*** Opening of RECORDS PROVIDED ***

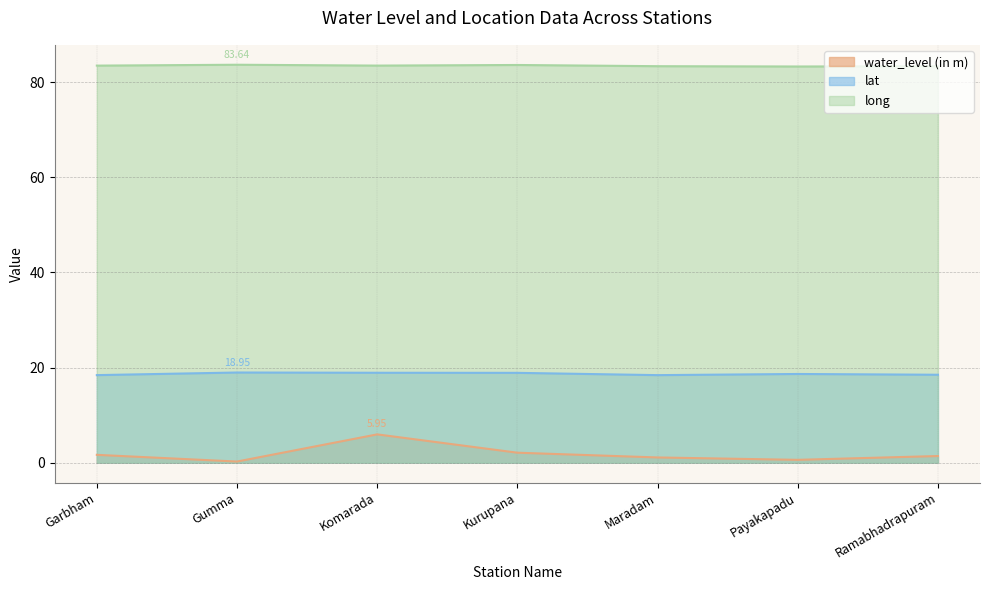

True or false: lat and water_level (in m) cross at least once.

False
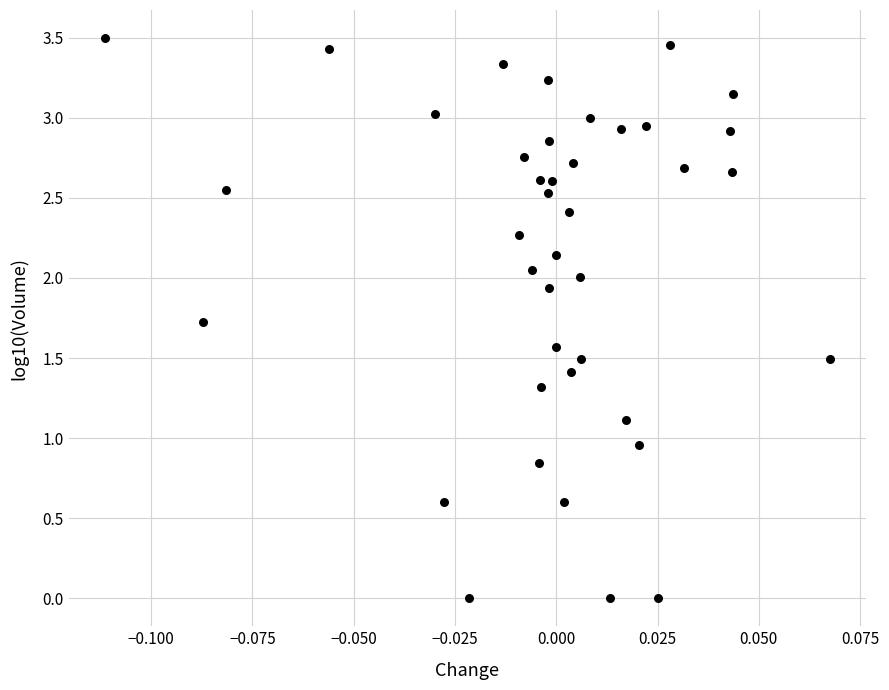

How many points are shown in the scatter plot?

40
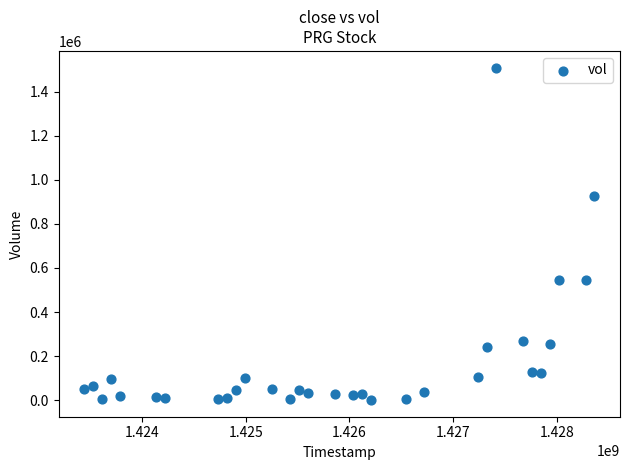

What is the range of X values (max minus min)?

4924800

*** Close of RECORDS PROVIDED ***

:: WORK REQUIRED ::
Swap "scatter plot" for "dot chart" throughout the listing above, keeping everything else unchanged. Omit the pictures from your answer.

:: THE ANSWER ::
True or false: lat and water_level (in m) cross at least once.

False

How many points are shown in the dot chart?

40

What is the range of X values (max minus min)?

4924800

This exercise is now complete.